EXERCISE REQUIREMENTS »
Reproduce the Alice quotations below word for word, keeping every line and punctuation mark unchanged.

DOCUMENT PASSAGE »
▽
It’s no use going back to yesterday, because I was a different person then.

She generally gave herself very good advice, (though she very seldom followed it).

“But I don’t want to go among mad people,” Alice remarked.
“Oh, you can’t help that,” said the Cat: “we’re all mad here. I’m mad. You’re mad.”
“How do you know I’m mad?” said Alice.
“You must be,” said the Cat, “or you wouldn’t have come here.”

“Begin at the beginning,” the King said, very gravely, “and go on till you come to the end: then stop.”

“Would you tell me, please, which way I ought to go from here?”
“That depends a good deal on where you want to get to.”
“I don’t much care where –”
“Then it doesn’t matter which way you go.”

“I wonder if the snow loves the trees and fields, that it kisses them so gently? And then it covers them up snug, you know, with a white quilt; and perhaps it says “Go to sleep, darlings, till the summer comes again.”
△
DATA TO EXAMINE »
▽
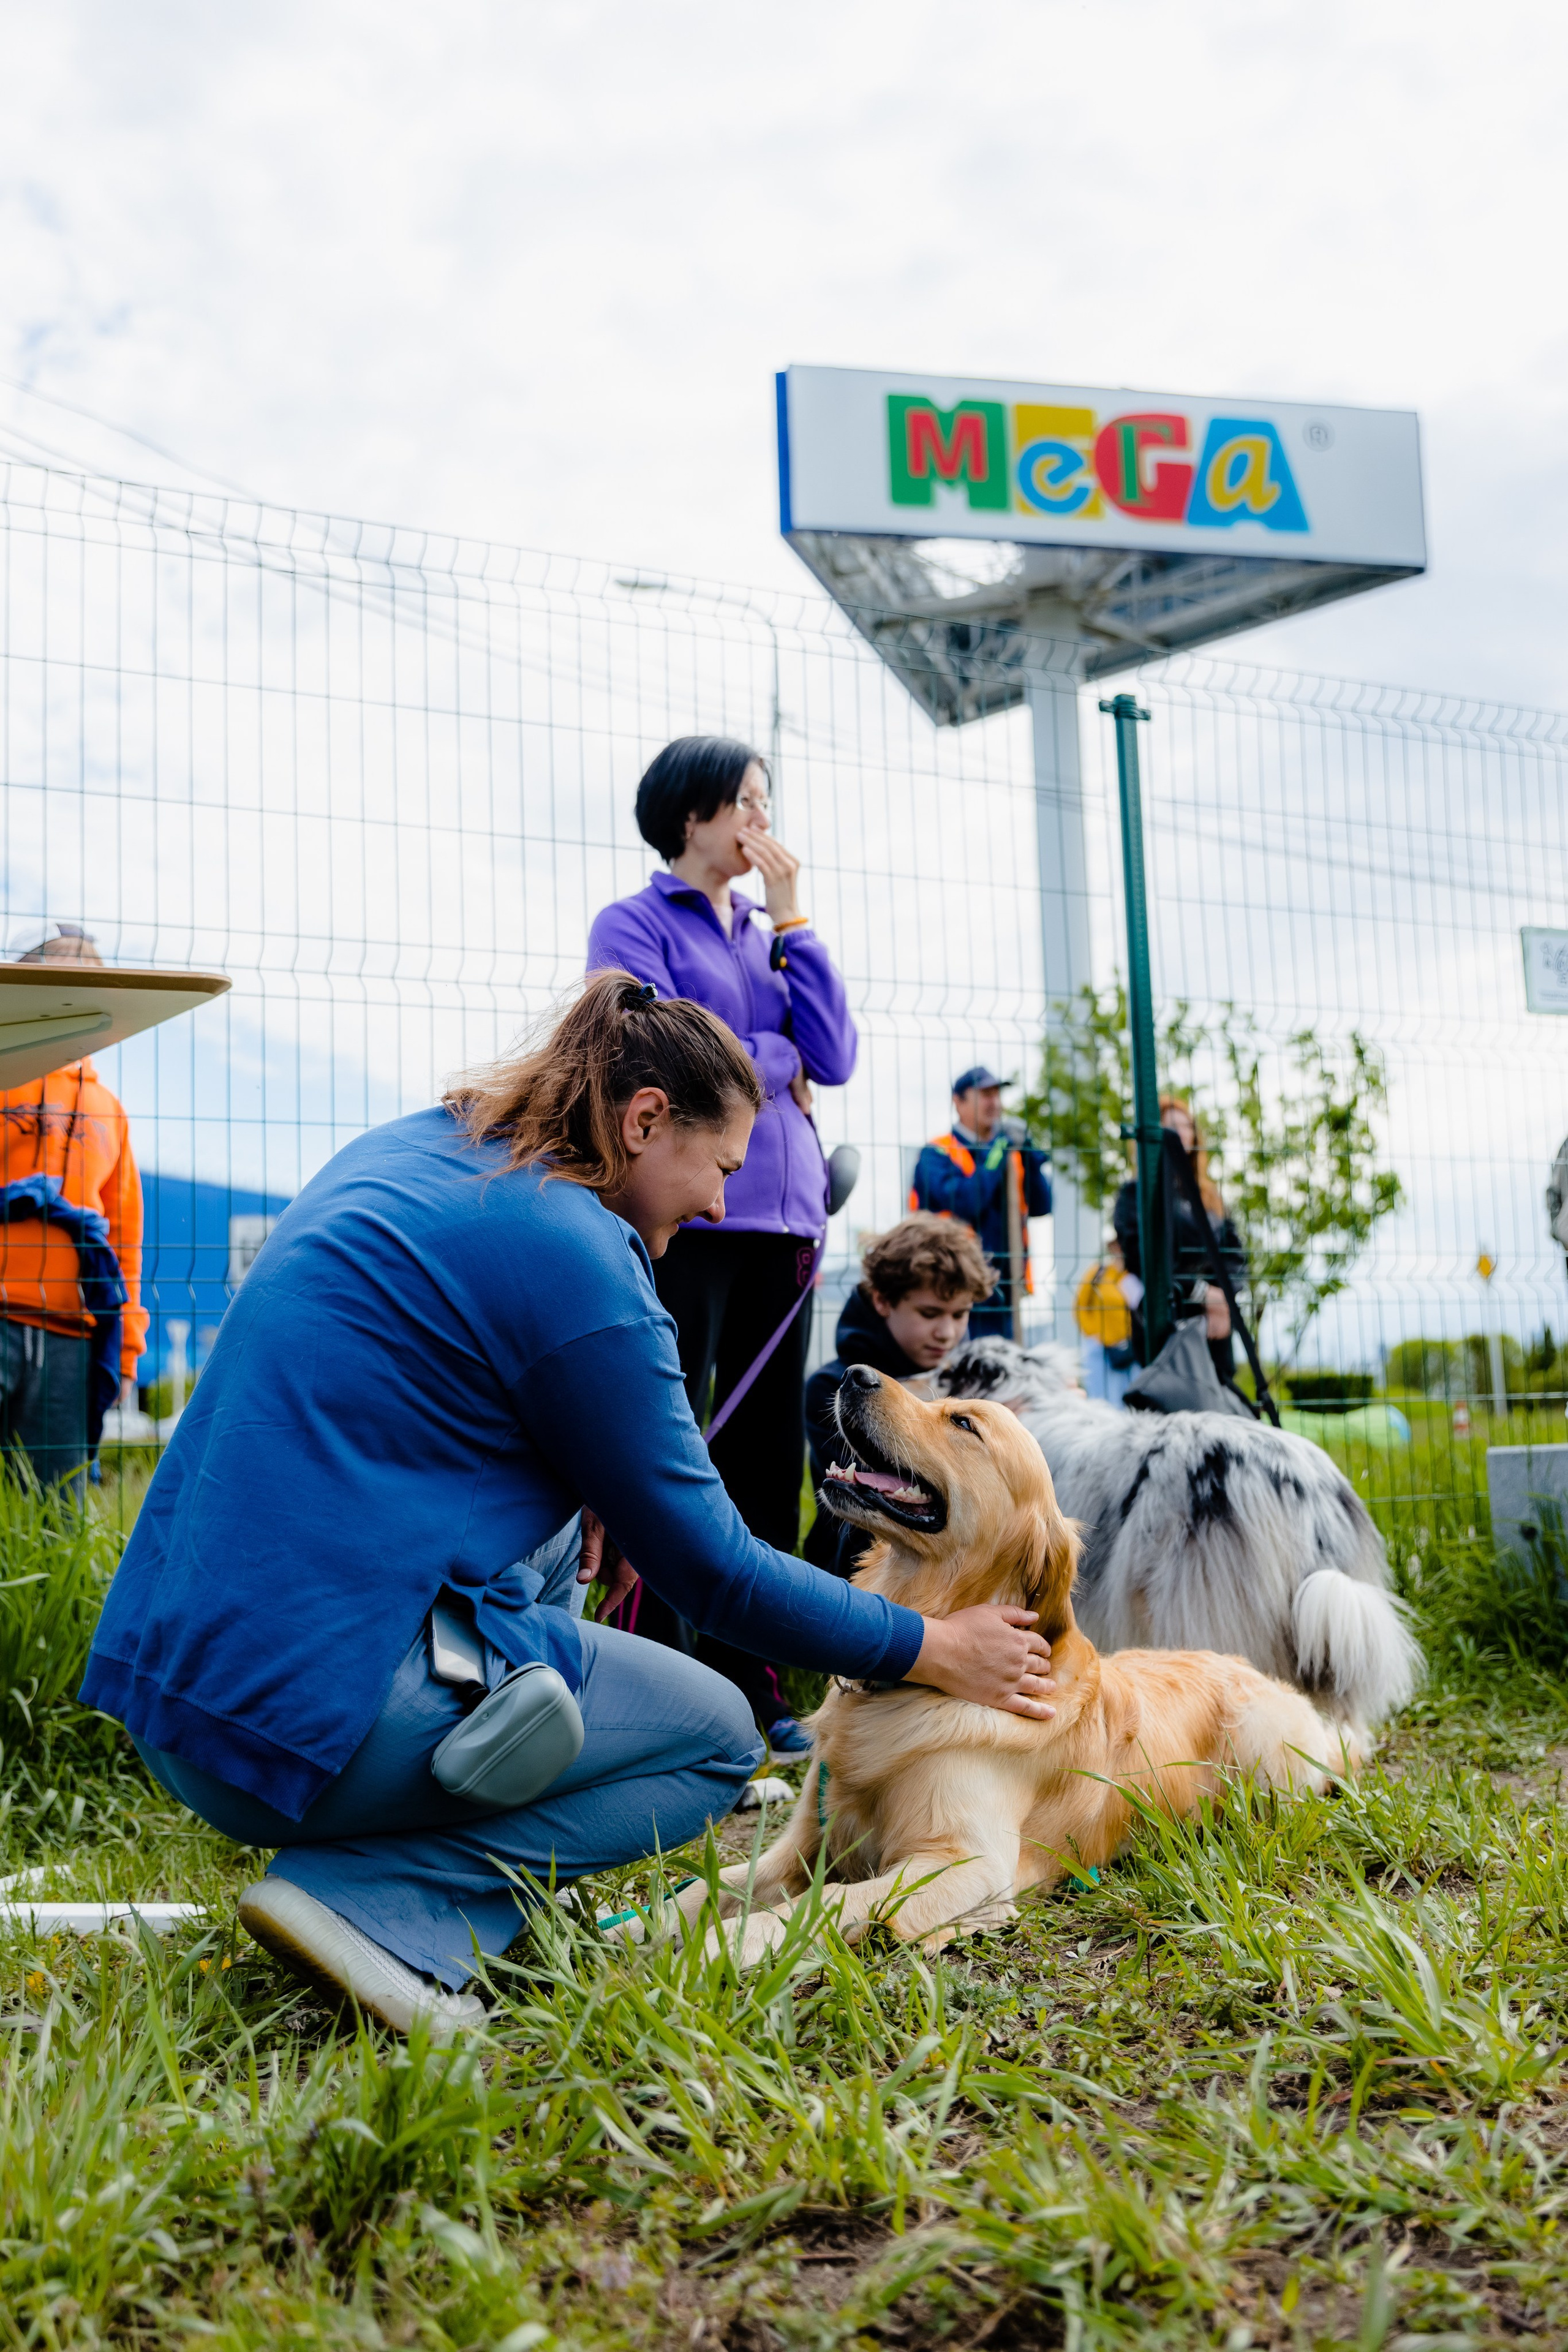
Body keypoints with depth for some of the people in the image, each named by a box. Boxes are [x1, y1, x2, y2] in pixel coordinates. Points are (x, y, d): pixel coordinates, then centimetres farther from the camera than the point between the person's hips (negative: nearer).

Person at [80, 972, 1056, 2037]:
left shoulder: (405, 1149, 11)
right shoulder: (573, 1258, -14)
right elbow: (709, 1568, -7)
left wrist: (586, 1475, 18)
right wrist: (930, 1649, 6)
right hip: (316, 1705, -9)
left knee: (555, 1516, 26)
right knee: (718, 1733, 9)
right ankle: (382, 1904, -8)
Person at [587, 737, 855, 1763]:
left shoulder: (773, 932, 20)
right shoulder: (634, 924, 3)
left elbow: (836, 1059, 7)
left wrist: (791, 917, 4)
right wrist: (779, 1062, 2)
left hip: (783, 1216, 6)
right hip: (685, 1212, -6)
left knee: (769, 1451, 7)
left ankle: (753, 1687, 16)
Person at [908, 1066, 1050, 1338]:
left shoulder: (1010, 1151, 14)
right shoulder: (938, 1154, -4)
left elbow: (1041, 1207, 6)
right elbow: (962, 1204, -19)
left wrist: (1030, 1161, -7)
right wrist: (993, 1161, -14)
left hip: (1003, 1284, 6)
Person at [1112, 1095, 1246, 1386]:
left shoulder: (1209, 1195, 19)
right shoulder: (1135, 1195, 2)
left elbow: (1234, 1256, 13)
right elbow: (1140, 1260, -9)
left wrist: (1223, 1297, -7)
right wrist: (1202, 1293, -12)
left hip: (1214, 1328, 5)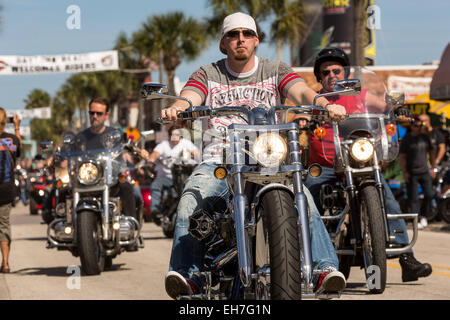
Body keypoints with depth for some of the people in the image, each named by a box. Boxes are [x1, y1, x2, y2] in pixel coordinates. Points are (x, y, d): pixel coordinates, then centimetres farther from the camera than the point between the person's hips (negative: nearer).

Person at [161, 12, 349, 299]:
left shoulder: (275, 71, 11)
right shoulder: (208, 75, 13)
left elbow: (302, 92, -7)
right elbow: (189, 98, -6)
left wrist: (324, 104, -31)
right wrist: (176, 109, -33)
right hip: (219, 161, 0)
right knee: (191, 200, -30)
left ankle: (326, 269, -32)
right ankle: (187, 274, -35)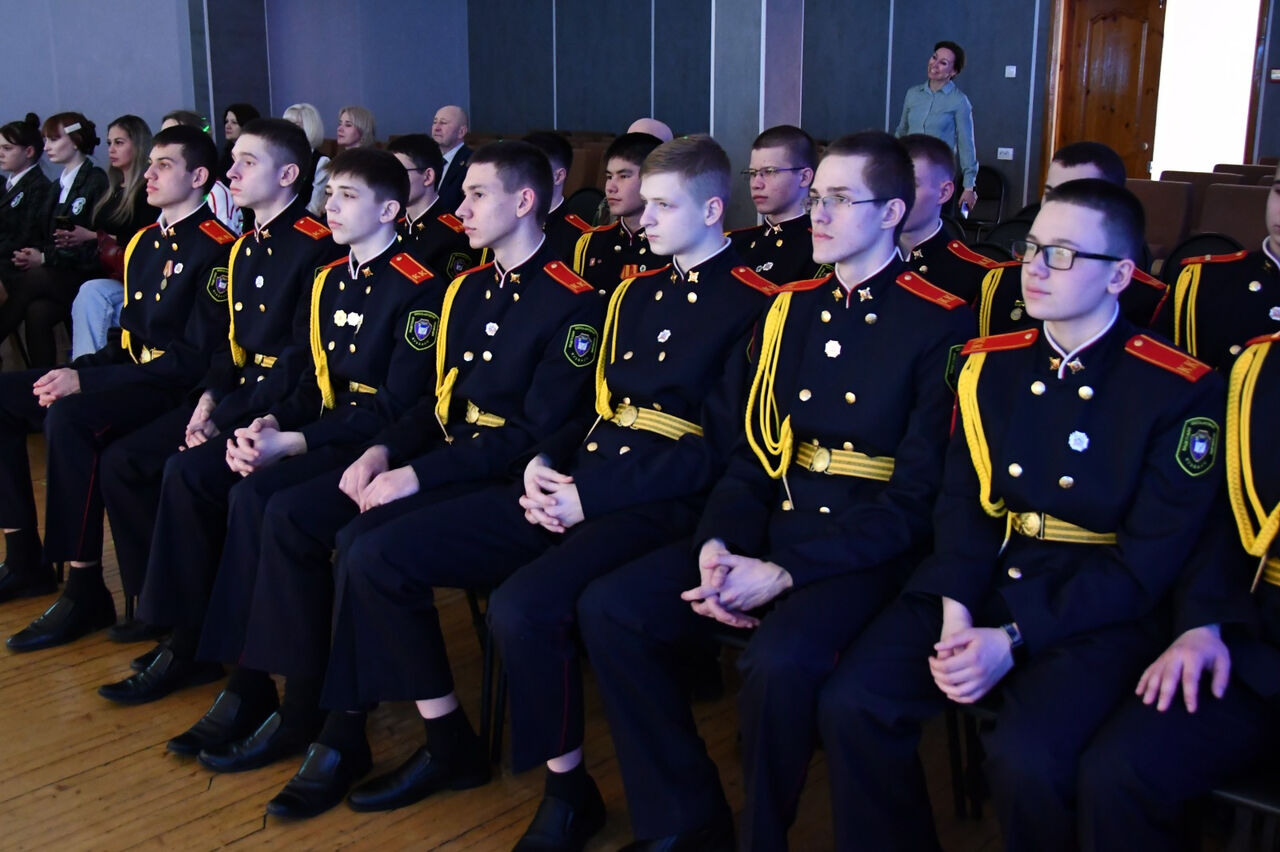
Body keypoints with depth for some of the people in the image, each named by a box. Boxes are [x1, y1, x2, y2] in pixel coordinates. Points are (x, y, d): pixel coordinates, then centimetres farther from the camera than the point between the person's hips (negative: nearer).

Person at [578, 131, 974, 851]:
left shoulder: (942, 324, -8)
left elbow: (918, 497, -13)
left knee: (779, 661, -35)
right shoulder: (792, 309, 12)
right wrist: (718, 543, -10)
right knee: (609, 609, -10)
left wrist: (785, 573, -19)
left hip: (871, 547, -6)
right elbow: (756, 453, 11)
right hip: (774, 524, 6)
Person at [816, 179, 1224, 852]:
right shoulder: (990, 365, 7)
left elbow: (1151, 559, -11)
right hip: (983, 584, 4)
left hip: (1099, 609, -4)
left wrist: (1013, 640, -18)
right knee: (850, 703, -17)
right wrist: (955, 614, -15)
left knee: (1025, 758, -30)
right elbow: (962, 500, 4)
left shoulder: (1180, 391, -8)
△
THE COMPLETED TASK »
It’s no use going back to yesterday, because I was a different person then.

She generally gave herself very good advice, (though she very seldom followed it).

“But I don’t want to go among mad people,” Alice remarked.
“Oh, you can’t help that,” said the Cat: “we’re all mad here. I’m mad. You’re mad.”
“How do you know I’m mad?” said Alice.
“You must be,” said the Cat, “or you wouldn’t have come here.”

“Begin at the beginning,” the King said, very gravely, “and go on till you come to the end: then stop.”

“Would you tell me, please, which way I ought to go from here?”
“That depends a good deal on where you want to get to.”
“I don’t much care where –”
“Then it doesn’t matter which way you go.”

“I wonder if the snow loves the trees and fields, that it kisses them so gently? And then it covers them up snug, you know, with a white quilt; and perhaps it says “Go to sleep, darlings, till the summer comes again.”